The role of chordin/Bmp signals in mammalian pharyngeal development and DiGeorge syndrome.

The chordin/Bmp system provides one of the best examples of extracellular signaling regulation in animal development. We present the phenotype produced by the targeted inactivation of the chordin gene in mouse. Chordin homozygous mutant mice show, at low penetrance, early lethality and a ventralized gastrulation phenotype. The mutant embryos that survive die perinatally, displaying an extensive array of malformations that encompass most features of DiGeorge and Velo-Cardio-Facial syndromes in humans. Chordin secreted by the mesendoderm is required for the correct expression of Tbx1 and other transcription factors involved in the development of the pharyngeal region. The chordin mutation provides a mouse model for head and neck congenital malformations that frequently occur in humans and suggests that chordin/Bmp signaling may participate in their pathogenesis.

Chordin and noggin promote organizing centers of forebrain development in the mouse.

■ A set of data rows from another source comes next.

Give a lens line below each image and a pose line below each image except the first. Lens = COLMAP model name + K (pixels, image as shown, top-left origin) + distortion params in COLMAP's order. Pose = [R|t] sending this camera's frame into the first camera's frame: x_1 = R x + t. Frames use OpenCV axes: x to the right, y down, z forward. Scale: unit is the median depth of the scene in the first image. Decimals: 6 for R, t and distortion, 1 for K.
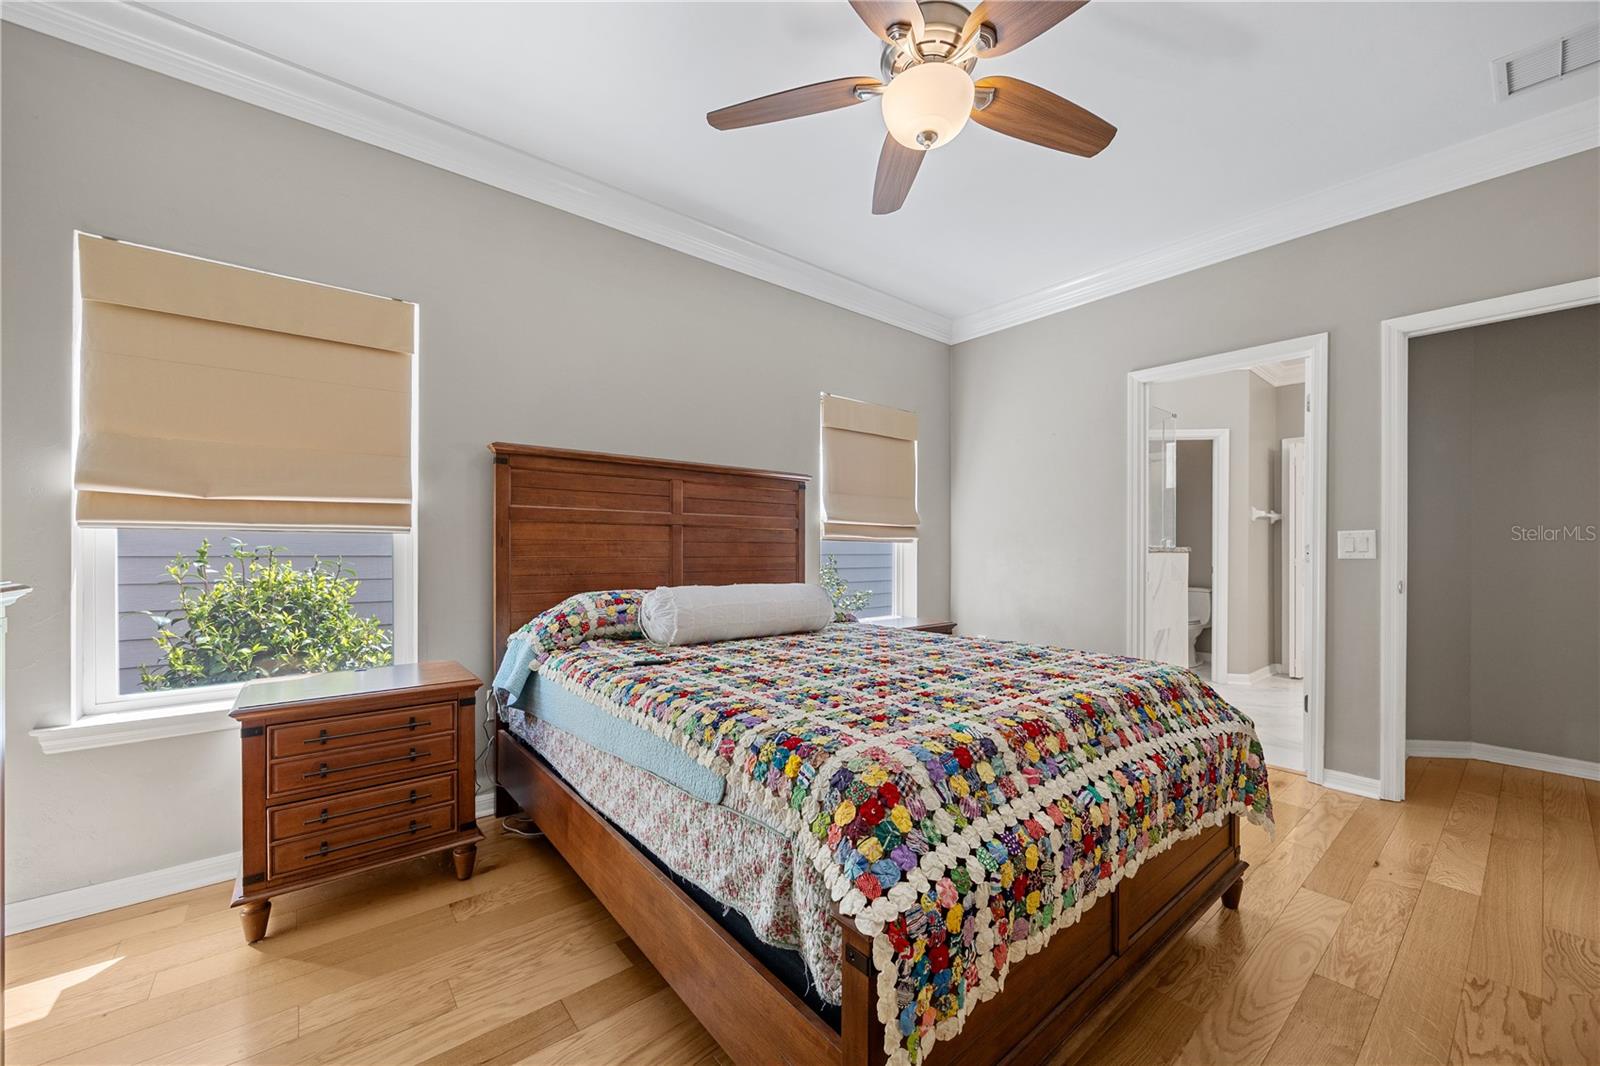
lens RADIAL K [[613.7, 0, 802.0], [0, 613.7, 546.4], [0, 0, 1]] dist [-0.002071, 0.000047]
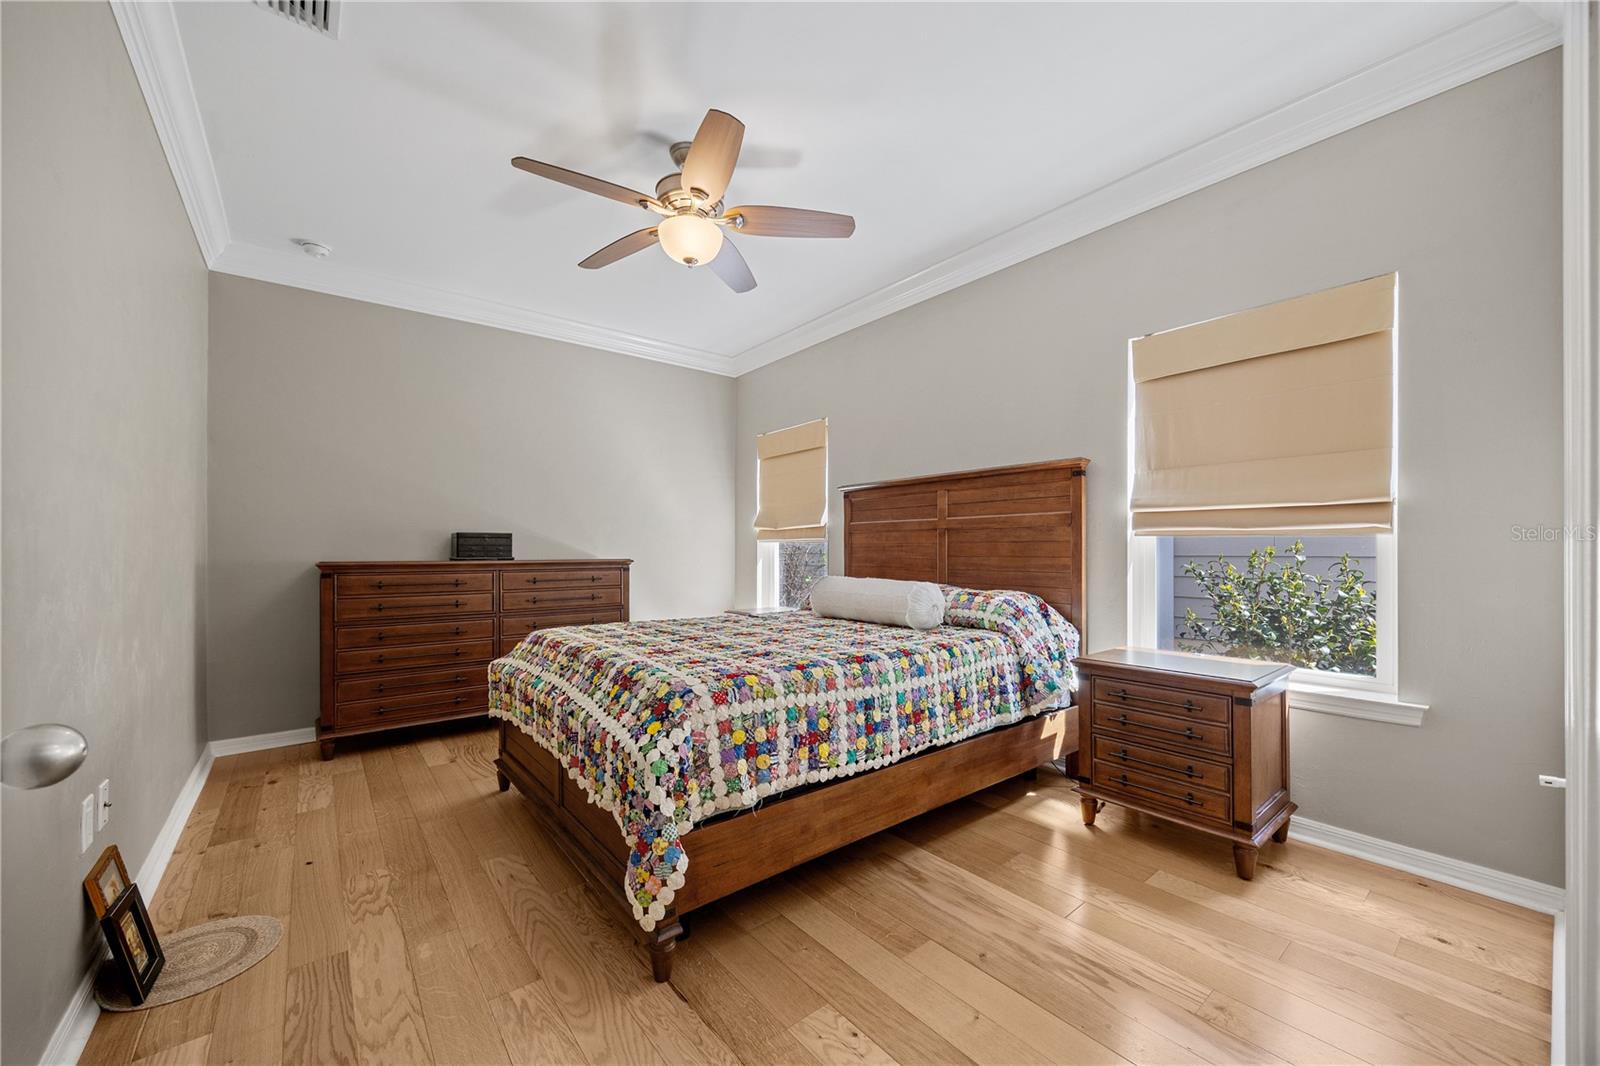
lens RADIAL K [[625.1, 0, 844.6], [0, 625.1, 559.3], [0, 0, 1]] dist [-0.022540, 0.000096]
pose [[0.021617, 0.008801, -0.999728, 0.925580], [0.007220, 0.999934, 0.008959, 0.010631], [0.999740, -0.007412, 0.021552, 0.744804]]
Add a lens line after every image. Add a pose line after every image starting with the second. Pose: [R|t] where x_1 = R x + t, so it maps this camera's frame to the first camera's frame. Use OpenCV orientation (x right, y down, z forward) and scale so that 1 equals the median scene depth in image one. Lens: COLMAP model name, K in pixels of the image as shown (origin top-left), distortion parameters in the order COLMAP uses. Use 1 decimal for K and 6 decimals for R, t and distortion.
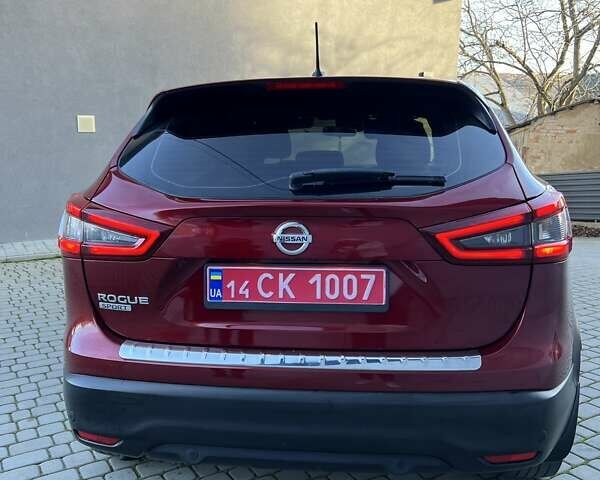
lens RADIAL K [[605.8, 0, 296.9], [0, 605.8, 248.9], [0, 0, 1]] dist [0.151614, -0.282253]
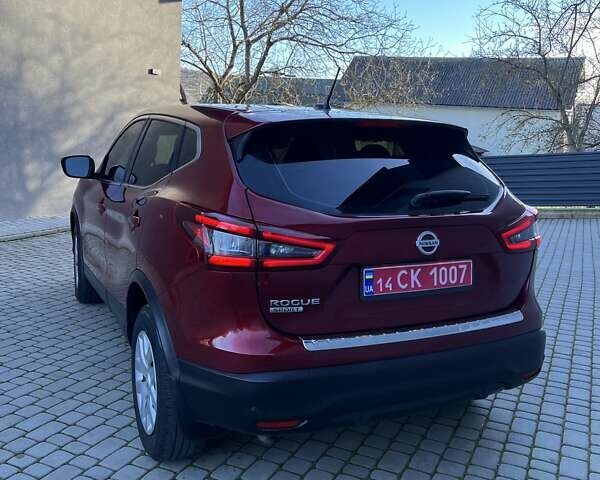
lens RADIAL K [[605.8, 0, 296.9], [0, 605.8, 248.9], [0, 0, 1]] dist [0.151614, -0.282253]
pose [[0.839414, -0.067699, 0.539260, -0.940584], [0.055937, 0.997704, 0.038181, -0.068775], [-0.540607, -0.001885, 0.841273, 0.006880]]
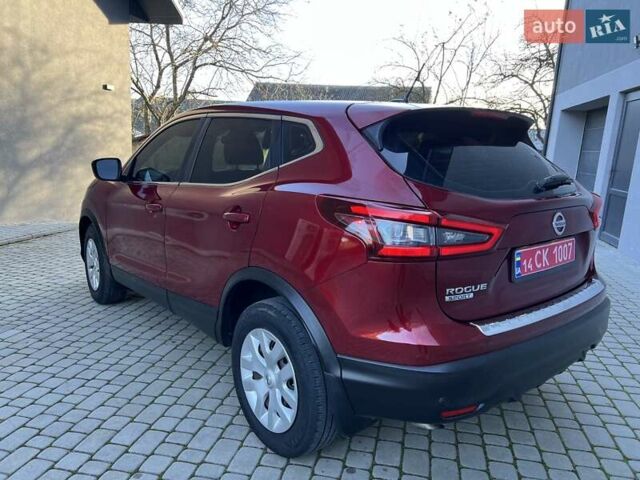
lens RADIAL K [[482.5, 0, 320.8], [0, 482.5, 251.7], [0, 0, 1]] dist [0.083428, -0.095405]
pose [[0.683115, -0.128867, 0.718851, -1.183385], [0.100946, 0.991522, 0.081821, -0.098899], [-0.723300, 0.016672, 0.690332, 0.572915]]
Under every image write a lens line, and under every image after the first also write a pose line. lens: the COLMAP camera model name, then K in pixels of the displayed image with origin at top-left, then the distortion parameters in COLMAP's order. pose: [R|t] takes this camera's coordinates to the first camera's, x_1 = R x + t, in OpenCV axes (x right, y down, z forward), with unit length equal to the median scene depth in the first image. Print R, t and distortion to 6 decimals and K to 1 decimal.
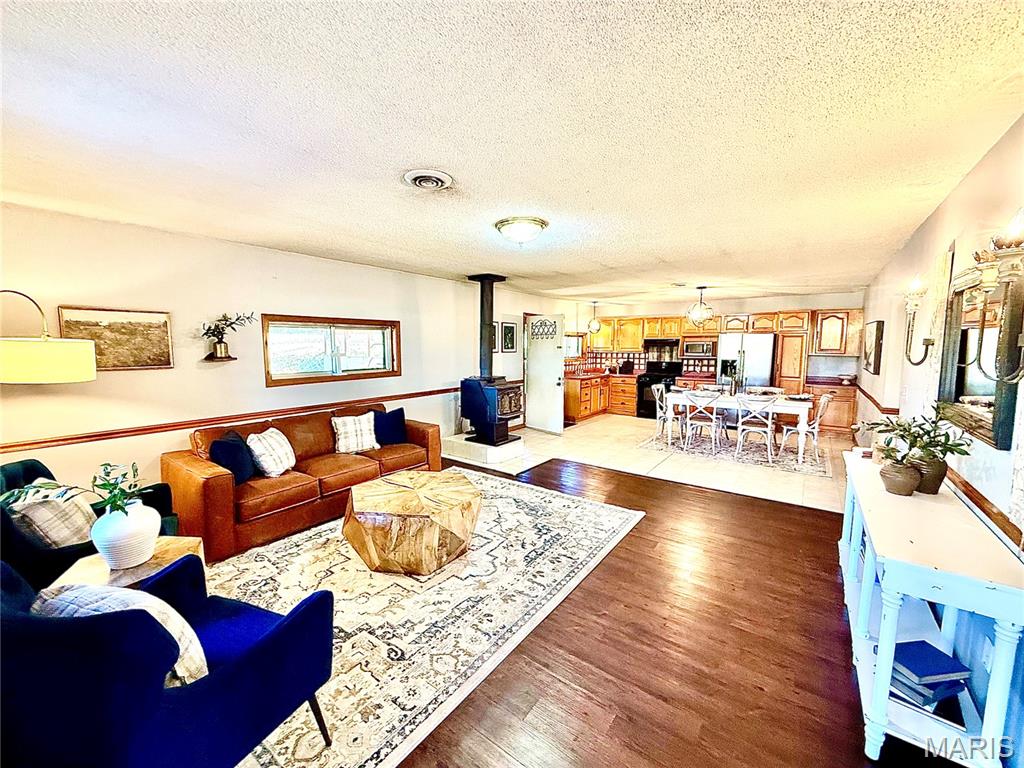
lens RADIAL K [[408.1, 0, 509.9], [0, 408.1, 386.1], [0, 0, 1]] dist [-0.001013, -0.000096]
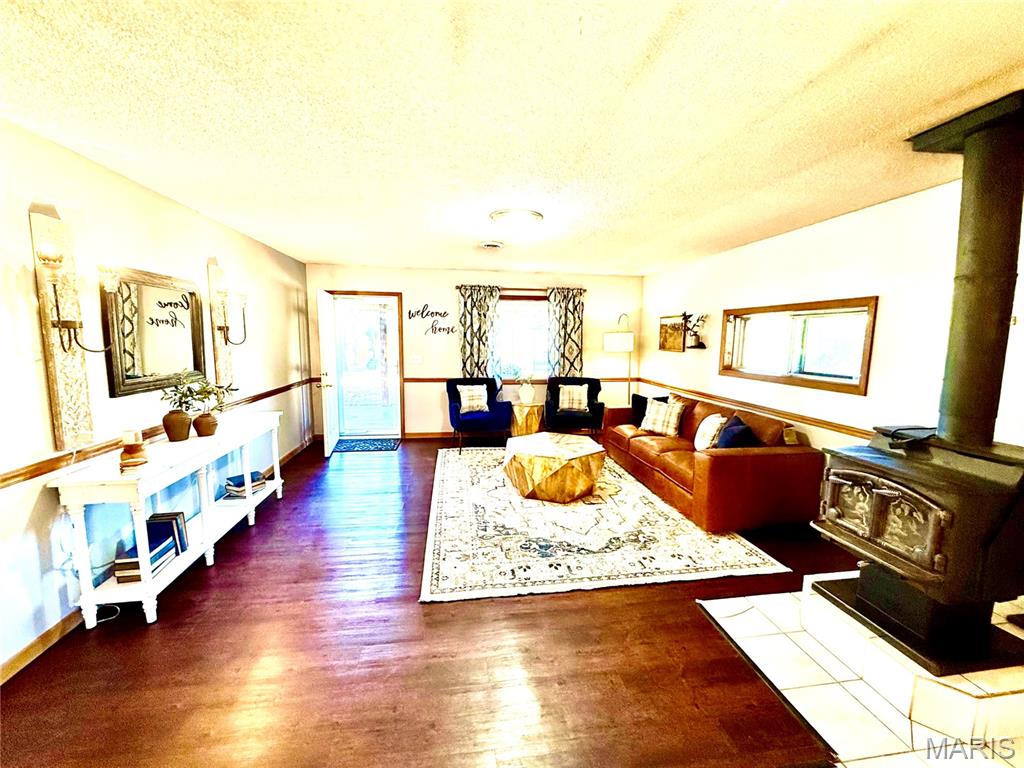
lens RADIAL K [[408.1, 0, 511.4], [0, 408.1, 382.5], [0, 0, 1]] dist [-0.001013, -0.000096]
pose [[-0.712850, 0.070656, -0.697748, 0.613559], [-0.085532, 0.978726, 0.186492, -0.139806], [0.696081, 0.192621, -0.691642, 1.395908]]
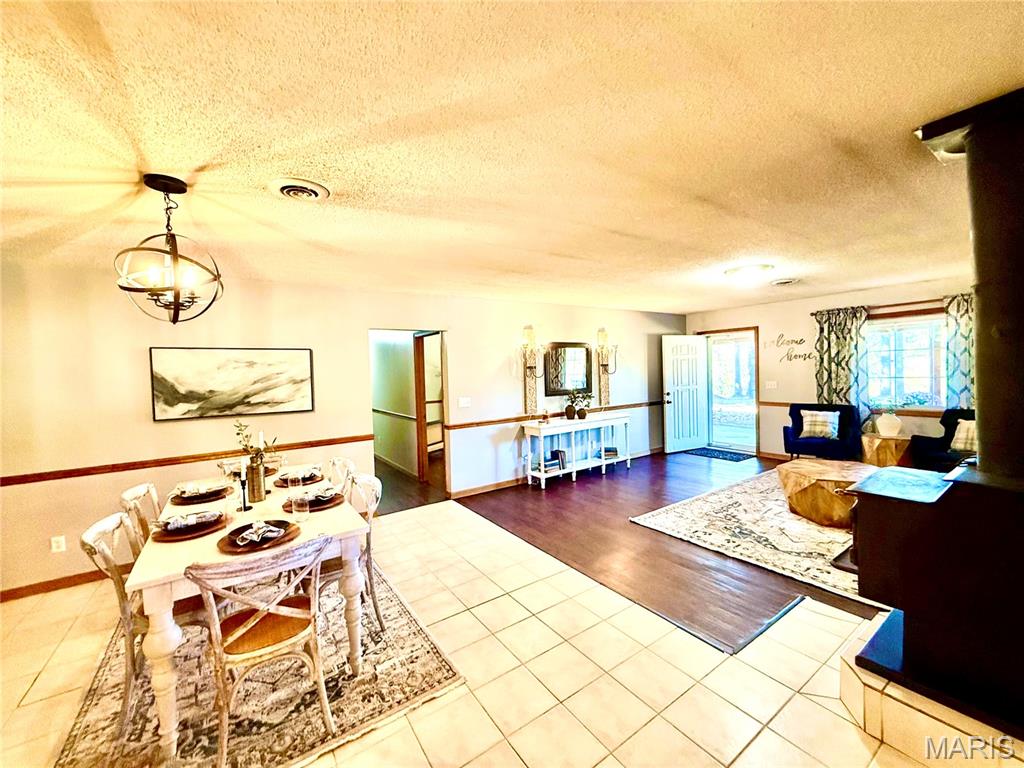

In this study we investigate the roles of the organizer factors chordin and noggin, which are dedicated antagonists of the bone morphogenetic proteins (BMPs), in formation of the mammalian head. The mouse chordin and noggin genes (Chrd and Nog) are expressed in the organizer (the node) and its mesendodermal derivatives, including the prechordal plate, an organizing center for rostral development. They are also expressed at lower levels in and around the anterior neural ridge, another rostral organizing center. To elucidate roles of Chrd and Nog that are masked by the severe phenotype and early lethality of the double null, we have characterized embryos of the genotype Chrd(-/-);Nog(+/-). These animals display partially penetrant neonatal lethality, with defects restricted to the head. The variable phenotypes include cyclopia, holoprosencephaly, and rostral truncations of the brain and craniofacial skeleton. In situ hybridization reveals a loss of SHH expression and signaling by the prechordal plate, and a decrease in FGF8 expression and signaling by the anterior neural ridge at the five-somite stage. Defective Chrd(-/-);Nog(+/-) embryos exhibit reduced cell proliferation in the rostral neuroepithelium at 10 somites, followed by increased cell death 1 day later. Because these phenotypes result from reduced levels of BMP antagonists, we hypothesized that they are due to increased BMP activity. Ectopic application of BMP2 to wild-type cephalic explants results in decreased FGF8 and SHH expression in rostral tissue, suggesting that the decreased expression of FGF8 and SHH observed in vivo is due to ectopic BMP activity. Cephalic explants isolated from Chrd;Nog double mutant embryos show an increased sensitivity to ectopic BMP protein, further supporting the hypothesis that these mutants are deficient in BMP antagonism. These results indicate that the BMP antagonists chordin and noggin promote the inductive and trophic activities of rostral organizing centers in early development of the mammalian head.